5. Iniciativas inovadoras para cidades sustentáveis

Coordenação:

  • Ednaldo Michellon – Centro de Referência em Agricultura Urbana e Periurbana; Universidade Estadual de Maringá – UEM (Brasil)
  • João Pedro Mariano dos Santos – Centro de Referência em Agricultura Urbana e Periurbana; Universidade Estadual de Maringá (Brasil)
  • Francisco Milanez – Associação Gaúcha de Proteção ao Ambiente Natural (Brasil)
  • Melissa Luciana de Araújo –  Grupo de Estudos em Agricultura Urbana; Universidade Federal de Minas Gerais (Brasil)

 

A mobilidade rural aos centros urbanos se intensificou a partir da chamada Revolução Verde, em meados da década de 1950. Assim, desde 2007 a população mundial passou a ter a maioria das pessoas morando nos centros urbanos, acentuando os desafios relacionados às desigualdades sociais, pobreza, insegurança alimentar e nutricional, mobilidade e violência, além de impactos na mudança do clima com a degradação ambiental provocada neste meio. O Banco Mundial observa que os países em desenvolvimento têm grandes quantidades de terra não utilizada, e que corre o risco de marginalizar um número crescente de pobres urbanos. As pessoas nessas áreas são mais dependentes da compra de alimentos, com menor acesso aos mesmos em comparação com as áreas rurais. Para melhorar esse cenário se faz necessário um desenvolvimento urbano sustentável, como diversas experiências exitosas nos mostram – hortas comunitárias, cooperativas de reciclagem, arquitetura verde, entre outras, baseadas nos princípios do uso social do solo com ênfase em práticas agroecológicas.

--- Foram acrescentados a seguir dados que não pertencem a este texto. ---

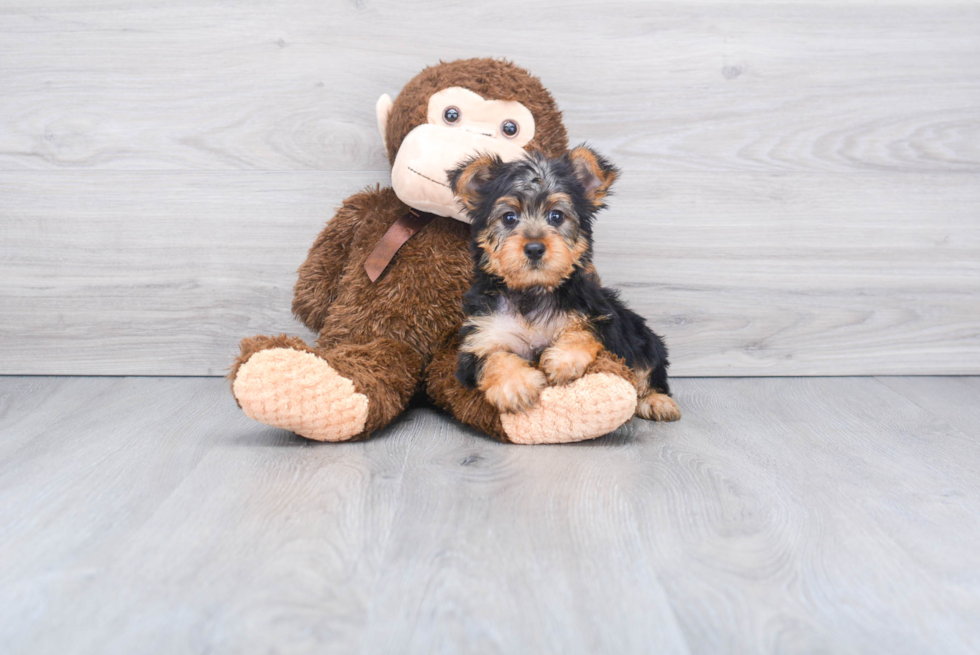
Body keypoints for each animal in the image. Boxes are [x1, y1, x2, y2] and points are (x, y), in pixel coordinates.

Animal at [446, 146, 680, 422]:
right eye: (509, 218)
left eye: (556, 216)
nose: (534, 248)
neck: (533, 293)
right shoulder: (480, 336)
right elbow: (493, 357)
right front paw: (515, 386)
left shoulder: (602, 317)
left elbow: (584, 331)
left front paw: (562, 360)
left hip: (640, 333)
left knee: (649, 365)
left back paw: (657, 400)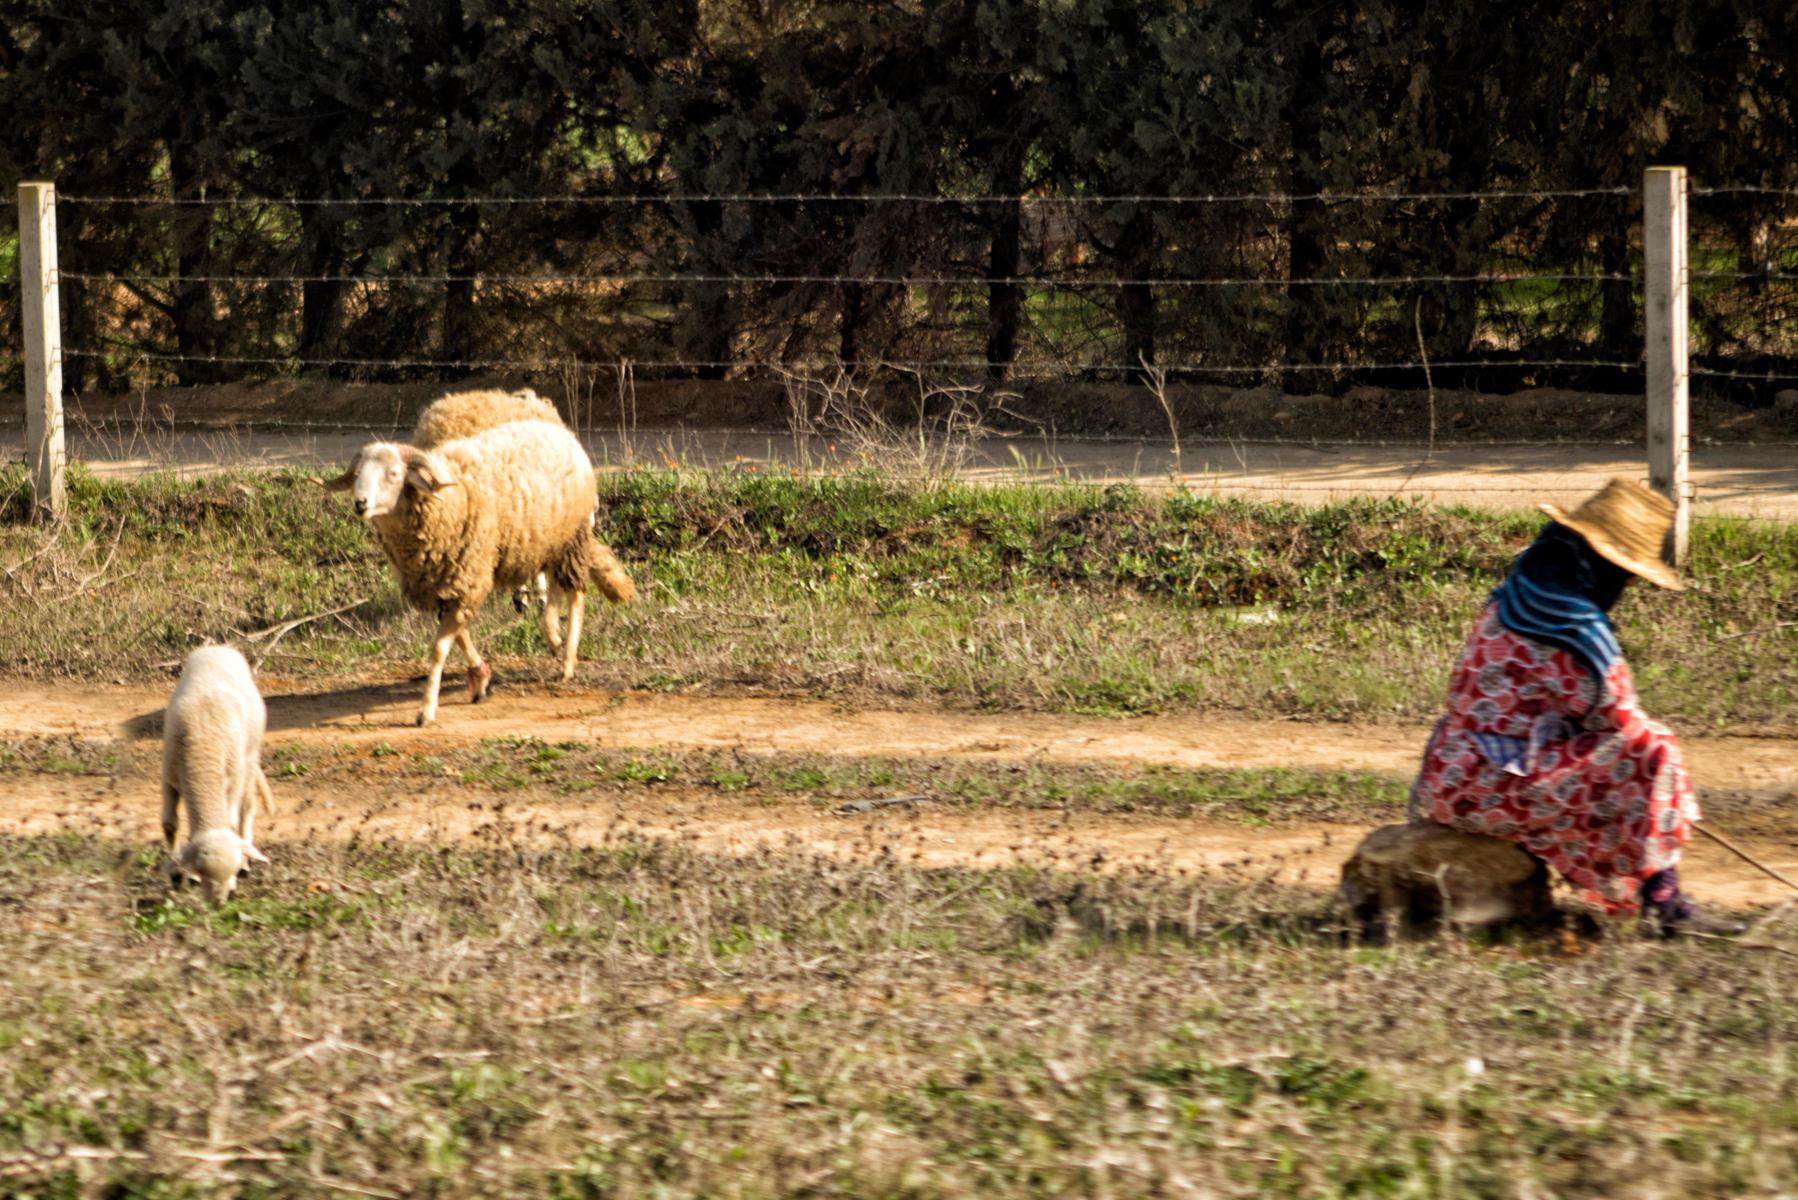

Neste contexto, o objetivo do eixo é reunir relatos de experiências em centros urbanos e periurbanos que contribuem para a sustentabilidade dos mesmos, possibilitando melhor qualidade de vida para esta e para as próximas gerações. Em particular, experiências sobre: a) produção de alimentos; b) reciclagem, reutilização e destinação de resíduos; c) revitalização e ocupação de espaços; d) educação ambiental; e) recuperação e preservação ambiental; f) produção de energia limpa; g) mobilidade urbana; e h) consumo e comercialização com base na economia solidária.

 

 

6. Extensão rural: produção e práticas alimentares sustentáveis para a melhoria da qualidade de vida e geração de renda

Coordenação:

  • Gervásio Paulus – Empresa de Assistência Técnica e Extensão Rural do Rio Grande do Sul  (Brasil)
  • Fernanda da Silva – Empresa de Assistência Técnica e Extensão Rural do Rio Grande do Sul  (Brasil)
  • Francisco Emilio Manteze – Empresa de Assistência Técnica e Extensão Rural do Rio Grande do Sul  (Brasil)
  • Mariana Soares – Empresa de Assistência Técnica e Extensão Rural do Rio Grande do Sul  (Brasil)
  • Luís Bohn – Empresa de Assistência Técnica e Extensão Rural do Rio Grande do Sul  (Brasil)
  • Célio Colle – Empresa de Assistência Técnica e Extensão Rural do Rio Grande do Sul (Brasil)
  • Córdula Eckert – Empresa de Assistência Técnica e Extensão Rural do Rio Grande do Sul (Brasil)

 

O direito humano a alimentação adequada e saudável é direito de todo ser humano. Práticas alimentares saudáveis devem fazer parte de uma dinâmica social e de vida de todas as pessoas. Isso perpassa por diversos fatores, desde a produção até o consumo, envolvendo dinâmicas específicas das diversas comunidades, assim como as questões de gênero, raça e etnia. Objetiva-se com esse eixo agregar experiências que trazem para discussão as relações da alimentação como parte promotora da qualidade de vida, através de práticas alimentares que promovem saúde, como a educação alimentar. Também, entender o alimento enquanto parte da geração de renda, seja da produção para o autoconsumo, contabilizando-o monetariamente, da comercialização in natura ou nos métodos de processamento artesanal, na utilização como matéria-prima na confecção de artesanato, ou utilizando-o como produção associada ao turismo, garantindo assim segurança e soberania alimentar.